At multinational firm Eversheds Sutherland, attorneys use Kira Systems to quickly generate first drafts of non-disclosure agreements. Instead of junior associates spending hours pulling info from various systems, Kira"s AI reviews details and clauses then writes a complete agreement. Partners still review the draft, but save significant time on initial creation.
Many major firms now use tools like LawGeex, LegalSifter, and CaseSmart to speed up early drafting. CaseSmart Head of Growth Michael Mills reported that leading New York firm Paul, Weiss generated AI contract drafts at an incredible rate of one per minute during trial tests.
AI drafting algorithms continue to improve by learning from each document they produce. Over time, success rates and speed increase. Early adopters say the technology has been transformative. Latham & Watkins partner Andrew Clubok raved, "This is a game-changer. It cuts draft creation time by more than half."
The rapid adoption of AI tools by major law firms signals that the future of legal technology is already here. While some may view AI as a far-off sci-fi concept, innovative firms are integrating algorithms into their workflows today " and reaping major rewards.
Latham & Watkins stands at the forefront of leveraging legal AI. The firm recently rolled out a slew of AI-powered solutions including automated document review, voice-to-text transcription, and contract drafting. These tools analyze documents, convert speech to text, and write drafts at a fraction of the time required by humans. Partners report 50-70% time savings across key workflow areas.
Andrew Clubok, Latham & Watkins litigation head, described legal AI as a complete game-changer: "This allows you to get the transcript faster, review it faster, and basically litigate faster." The firm"s early adoption of next-gen technology provides a competitive edge and enables attorneys to focus on high-value legal analysis.

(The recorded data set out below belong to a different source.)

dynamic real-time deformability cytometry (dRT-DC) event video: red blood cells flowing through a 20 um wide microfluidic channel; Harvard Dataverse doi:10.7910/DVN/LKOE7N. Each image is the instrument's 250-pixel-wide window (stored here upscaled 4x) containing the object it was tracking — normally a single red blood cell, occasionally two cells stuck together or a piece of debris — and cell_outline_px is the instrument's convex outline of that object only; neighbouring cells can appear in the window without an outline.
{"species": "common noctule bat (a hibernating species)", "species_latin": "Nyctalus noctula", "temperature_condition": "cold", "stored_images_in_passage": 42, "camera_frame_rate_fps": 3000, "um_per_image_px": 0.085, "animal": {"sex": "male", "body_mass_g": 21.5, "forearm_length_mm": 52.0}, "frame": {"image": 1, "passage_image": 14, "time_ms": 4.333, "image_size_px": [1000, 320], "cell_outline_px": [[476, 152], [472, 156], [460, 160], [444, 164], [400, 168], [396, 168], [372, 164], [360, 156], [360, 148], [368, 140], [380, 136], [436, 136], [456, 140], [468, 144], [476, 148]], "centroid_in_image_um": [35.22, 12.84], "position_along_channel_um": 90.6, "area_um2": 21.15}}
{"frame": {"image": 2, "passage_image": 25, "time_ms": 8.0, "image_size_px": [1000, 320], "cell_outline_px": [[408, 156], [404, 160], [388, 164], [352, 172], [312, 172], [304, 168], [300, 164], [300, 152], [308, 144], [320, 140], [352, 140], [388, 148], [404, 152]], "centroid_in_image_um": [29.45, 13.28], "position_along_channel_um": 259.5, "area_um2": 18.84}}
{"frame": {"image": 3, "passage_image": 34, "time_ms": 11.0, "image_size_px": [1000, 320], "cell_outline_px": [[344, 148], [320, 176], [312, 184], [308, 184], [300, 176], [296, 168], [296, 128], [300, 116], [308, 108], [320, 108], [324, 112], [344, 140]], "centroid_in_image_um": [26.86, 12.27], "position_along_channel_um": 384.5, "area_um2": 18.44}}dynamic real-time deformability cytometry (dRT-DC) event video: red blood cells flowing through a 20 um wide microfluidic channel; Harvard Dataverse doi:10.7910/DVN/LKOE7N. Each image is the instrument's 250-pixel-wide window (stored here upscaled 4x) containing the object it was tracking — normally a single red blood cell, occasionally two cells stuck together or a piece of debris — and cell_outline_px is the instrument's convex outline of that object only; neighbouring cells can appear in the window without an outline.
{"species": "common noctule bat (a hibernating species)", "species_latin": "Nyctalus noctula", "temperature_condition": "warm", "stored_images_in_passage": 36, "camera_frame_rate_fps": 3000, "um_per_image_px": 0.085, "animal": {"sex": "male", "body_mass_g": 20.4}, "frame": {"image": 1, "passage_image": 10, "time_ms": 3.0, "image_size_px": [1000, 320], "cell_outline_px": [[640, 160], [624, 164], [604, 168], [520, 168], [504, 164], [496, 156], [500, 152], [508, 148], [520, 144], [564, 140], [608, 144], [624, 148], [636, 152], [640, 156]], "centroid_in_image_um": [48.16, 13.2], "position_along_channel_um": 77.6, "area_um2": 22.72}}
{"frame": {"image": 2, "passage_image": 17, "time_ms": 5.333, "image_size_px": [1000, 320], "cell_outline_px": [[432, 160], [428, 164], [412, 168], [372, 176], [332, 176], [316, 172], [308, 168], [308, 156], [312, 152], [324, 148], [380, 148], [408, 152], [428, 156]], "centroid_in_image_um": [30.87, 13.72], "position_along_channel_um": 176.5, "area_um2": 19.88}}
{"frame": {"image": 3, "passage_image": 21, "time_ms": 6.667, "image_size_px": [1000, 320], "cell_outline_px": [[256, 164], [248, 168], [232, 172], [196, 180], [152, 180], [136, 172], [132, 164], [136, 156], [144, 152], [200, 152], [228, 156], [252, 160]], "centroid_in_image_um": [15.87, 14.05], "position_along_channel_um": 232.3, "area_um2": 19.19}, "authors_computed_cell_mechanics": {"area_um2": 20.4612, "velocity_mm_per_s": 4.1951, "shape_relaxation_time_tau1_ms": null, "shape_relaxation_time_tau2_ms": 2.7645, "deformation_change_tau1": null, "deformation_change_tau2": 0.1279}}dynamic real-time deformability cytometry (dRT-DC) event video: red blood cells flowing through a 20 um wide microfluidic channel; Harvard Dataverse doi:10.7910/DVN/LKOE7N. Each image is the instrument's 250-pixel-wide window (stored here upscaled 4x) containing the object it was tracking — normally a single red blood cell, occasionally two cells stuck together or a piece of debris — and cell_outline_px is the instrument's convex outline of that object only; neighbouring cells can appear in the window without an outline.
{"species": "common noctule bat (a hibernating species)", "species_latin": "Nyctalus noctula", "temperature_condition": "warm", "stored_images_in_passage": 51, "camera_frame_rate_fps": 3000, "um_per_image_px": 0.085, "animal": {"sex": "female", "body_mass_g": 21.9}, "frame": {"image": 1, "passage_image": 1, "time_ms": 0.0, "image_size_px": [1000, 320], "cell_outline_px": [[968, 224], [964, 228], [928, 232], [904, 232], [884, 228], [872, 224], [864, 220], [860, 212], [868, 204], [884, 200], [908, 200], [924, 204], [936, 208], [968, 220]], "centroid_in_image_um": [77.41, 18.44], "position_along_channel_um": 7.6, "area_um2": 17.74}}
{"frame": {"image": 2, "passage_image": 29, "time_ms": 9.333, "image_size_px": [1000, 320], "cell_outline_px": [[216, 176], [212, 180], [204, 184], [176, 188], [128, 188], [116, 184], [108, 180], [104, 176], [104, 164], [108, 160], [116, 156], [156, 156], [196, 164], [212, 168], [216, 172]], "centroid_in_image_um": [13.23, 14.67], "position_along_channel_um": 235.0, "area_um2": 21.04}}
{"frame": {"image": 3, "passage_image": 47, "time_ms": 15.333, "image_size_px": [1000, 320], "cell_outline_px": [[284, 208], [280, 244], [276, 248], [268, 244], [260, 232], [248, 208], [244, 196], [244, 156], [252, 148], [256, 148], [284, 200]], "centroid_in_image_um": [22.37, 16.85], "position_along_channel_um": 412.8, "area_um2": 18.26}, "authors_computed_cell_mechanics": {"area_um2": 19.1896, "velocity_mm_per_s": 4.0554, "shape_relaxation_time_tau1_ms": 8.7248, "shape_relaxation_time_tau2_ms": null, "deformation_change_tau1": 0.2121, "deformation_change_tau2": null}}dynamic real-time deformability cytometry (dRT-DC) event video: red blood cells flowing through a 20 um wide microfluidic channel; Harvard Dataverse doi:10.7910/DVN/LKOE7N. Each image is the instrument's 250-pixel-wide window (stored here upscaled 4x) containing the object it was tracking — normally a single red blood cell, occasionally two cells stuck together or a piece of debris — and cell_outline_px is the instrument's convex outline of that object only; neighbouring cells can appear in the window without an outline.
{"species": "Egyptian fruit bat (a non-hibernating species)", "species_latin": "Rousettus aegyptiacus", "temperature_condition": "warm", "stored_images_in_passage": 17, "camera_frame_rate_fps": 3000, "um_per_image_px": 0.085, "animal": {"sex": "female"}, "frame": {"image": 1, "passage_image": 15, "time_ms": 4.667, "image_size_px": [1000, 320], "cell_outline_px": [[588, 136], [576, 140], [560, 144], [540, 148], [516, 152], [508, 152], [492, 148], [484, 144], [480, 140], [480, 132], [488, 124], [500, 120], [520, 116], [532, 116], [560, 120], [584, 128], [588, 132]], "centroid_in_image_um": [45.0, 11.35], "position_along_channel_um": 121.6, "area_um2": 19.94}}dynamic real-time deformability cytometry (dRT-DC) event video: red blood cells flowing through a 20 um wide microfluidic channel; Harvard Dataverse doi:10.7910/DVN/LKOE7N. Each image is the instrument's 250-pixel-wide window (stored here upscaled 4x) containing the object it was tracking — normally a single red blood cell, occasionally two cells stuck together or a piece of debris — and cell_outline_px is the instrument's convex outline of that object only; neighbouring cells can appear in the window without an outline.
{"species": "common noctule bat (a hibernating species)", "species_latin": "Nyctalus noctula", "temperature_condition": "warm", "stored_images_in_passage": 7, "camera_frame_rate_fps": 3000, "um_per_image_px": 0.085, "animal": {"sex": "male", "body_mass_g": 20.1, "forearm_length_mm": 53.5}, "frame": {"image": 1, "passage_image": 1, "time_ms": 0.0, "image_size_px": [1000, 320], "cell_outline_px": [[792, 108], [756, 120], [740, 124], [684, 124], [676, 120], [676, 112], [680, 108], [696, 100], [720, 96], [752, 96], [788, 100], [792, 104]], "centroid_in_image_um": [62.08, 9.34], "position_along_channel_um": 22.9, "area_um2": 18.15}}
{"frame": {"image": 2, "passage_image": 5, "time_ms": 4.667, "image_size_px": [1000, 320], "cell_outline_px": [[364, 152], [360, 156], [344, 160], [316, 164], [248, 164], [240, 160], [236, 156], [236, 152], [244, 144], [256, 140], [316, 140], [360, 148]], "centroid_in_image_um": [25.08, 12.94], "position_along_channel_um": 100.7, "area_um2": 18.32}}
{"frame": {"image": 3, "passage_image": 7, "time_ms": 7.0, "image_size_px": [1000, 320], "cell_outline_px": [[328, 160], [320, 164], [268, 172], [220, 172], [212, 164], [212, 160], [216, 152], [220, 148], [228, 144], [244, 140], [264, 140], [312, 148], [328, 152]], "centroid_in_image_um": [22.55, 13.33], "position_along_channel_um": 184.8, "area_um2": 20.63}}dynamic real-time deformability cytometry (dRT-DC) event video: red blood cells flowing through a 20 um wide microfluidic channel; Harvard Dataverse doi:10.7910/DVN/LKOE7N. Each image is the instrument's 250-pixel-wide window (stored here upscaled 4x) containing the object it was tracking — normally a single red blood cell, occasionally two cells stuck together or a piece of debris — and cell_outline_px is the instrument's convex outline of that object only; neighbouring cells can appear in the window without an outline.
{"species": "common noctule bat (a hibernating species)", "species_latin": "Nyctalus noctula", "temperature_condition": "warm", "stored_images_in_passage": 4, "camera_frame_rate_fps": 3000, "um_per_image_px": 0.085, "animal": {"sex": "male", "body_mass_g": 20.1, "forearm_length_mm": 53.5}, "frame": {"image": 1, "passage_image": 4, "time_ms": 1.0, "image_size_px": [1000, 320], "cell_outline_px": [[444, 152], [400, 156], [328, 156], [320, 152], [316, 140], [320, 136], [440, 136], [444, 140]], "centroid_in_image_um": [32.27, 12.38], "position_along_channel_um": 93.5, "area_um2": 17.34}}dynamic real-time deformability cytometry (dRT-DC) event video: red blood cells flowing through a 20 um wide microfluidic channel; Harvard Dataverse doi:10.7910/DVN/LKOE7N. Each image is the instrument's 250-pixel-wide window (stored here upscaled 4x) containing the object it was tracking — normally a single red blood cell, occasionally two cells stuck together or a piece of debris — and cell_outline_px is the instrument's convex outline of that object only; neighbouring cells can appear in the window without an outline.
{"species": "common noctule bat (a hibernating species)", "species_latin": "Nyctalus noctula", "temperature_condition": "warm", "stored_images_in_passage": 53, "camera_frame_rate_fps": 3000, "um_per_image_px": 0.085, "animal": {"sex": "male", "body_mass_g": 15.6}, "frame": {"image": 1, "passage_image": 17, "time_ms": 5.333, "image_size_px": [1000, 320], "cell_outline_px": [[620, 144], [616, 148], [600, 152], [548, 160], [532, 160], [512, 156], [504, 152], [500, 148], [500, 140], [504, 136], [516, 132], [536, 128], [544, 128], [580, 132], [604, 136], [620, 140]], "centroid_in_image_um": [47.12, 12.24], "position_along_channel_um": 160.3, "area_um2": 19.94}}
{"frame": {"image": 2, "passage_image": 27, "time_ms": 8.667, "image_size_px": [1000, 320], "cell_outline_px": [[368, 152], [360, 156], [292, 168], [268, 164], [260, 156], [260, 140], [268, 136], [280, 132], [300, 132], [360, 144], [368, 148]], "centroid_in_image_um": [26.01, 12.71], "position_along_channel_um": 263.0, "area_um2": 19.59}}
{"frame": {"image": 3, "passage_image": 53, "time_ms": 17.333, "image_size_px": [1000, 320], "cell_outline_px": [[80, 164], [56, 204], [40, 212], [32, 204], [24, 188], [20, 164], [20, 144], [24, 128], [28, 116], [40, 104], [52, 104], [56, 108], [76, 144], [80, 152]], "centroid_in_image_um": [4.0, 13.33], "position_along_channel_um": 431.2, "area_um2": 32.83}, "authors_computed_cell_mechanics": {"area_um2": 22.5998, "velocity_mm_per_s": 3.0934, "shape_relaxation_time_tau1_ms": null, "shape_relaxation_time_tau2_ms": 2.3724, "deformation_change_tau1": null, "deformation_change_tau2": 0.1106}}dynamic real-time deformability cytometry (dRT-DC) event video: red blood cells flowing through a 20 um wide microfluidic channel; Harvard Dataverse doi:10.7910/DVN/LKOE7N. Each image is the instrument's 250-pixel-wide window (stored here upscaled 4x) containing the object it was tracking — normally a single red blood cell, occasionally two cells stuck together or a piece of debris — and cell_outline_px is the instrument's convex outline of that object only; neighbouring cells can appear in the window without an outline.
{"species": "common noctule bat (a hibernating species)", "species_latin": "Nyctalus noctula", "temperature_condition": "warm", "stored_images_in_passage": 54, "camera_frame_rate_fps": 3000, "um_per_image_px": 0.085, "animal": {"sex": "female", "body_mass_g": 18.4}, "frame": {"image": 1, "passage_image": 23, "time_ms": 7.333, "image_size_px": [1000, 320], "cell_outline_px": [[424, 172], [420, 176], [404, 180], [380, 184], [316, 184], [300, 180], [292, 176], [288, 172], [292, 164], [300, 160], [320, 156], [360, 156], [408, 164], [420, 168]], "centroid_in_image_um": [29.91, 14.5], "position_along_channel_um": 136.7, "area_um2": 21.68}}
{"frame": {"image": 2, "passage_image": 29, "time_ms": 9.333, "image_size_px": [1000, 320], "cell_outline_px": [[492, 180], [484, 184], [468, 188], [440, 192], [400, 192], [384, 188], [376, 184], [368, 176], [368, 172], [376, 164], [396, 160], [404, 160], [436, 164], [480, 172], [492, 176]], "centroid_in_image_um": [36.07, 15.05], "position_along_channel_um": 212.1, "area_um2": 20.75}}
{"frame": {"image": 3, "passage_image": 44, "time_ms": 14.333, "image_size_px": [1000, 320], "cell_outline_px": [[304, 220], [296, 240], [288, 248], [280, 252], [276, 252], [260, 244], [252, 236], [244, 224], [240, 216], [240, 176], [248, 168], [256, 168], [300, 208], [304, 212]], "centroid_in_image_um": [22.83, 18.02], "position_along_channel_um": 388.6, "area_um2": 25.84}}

At multinational firm Eversheds Sutherland, partners apply AI tools to accelerate drafting routine agreements and memos. Kira Systems ingests case details and outputs completed first drafts of NDAs in seconds. Automated transcription through collaboration with Veritone slashes deposition turnaround times up to 500%. Adopting legal AI has led to documented productivity gains.
Forward-thinking solos are also embracing AI"s potential. Joshua Browder created the DoNotPay legal chatbot that has helped users overturn over $4 million in parking tickets. Browder included the technology in his solo consumer rights practice, enabling low-cost legal help at scale. Other solos use document automation platforms like LegalZoom and Rocket Lawyer to quickly generate customized contracts and case filings.
Criminal justice organizations utilize AI applications to automate aspects of legal aid. Philadelphia-based nonprofit Philadelphia Lawyers for Social Equity partnered with Bryter to build an automated expungement tool. The software simplifies the petition process, allowing paralegals and clients to file accurate petitions in minutes rather than hours.
Major industry investments also signal legal AI"s inevitable expansion. Thomson Reuters acquired legal tech AI leader ContractExpress, while LexisNexis purchased LegalVIEW, a legal data analysis platform. Legal AI startup Hyperion Gray raised $4.5 million in seed funding to meet law firm demand. Venture capital continues pouring into promising legal AI startups.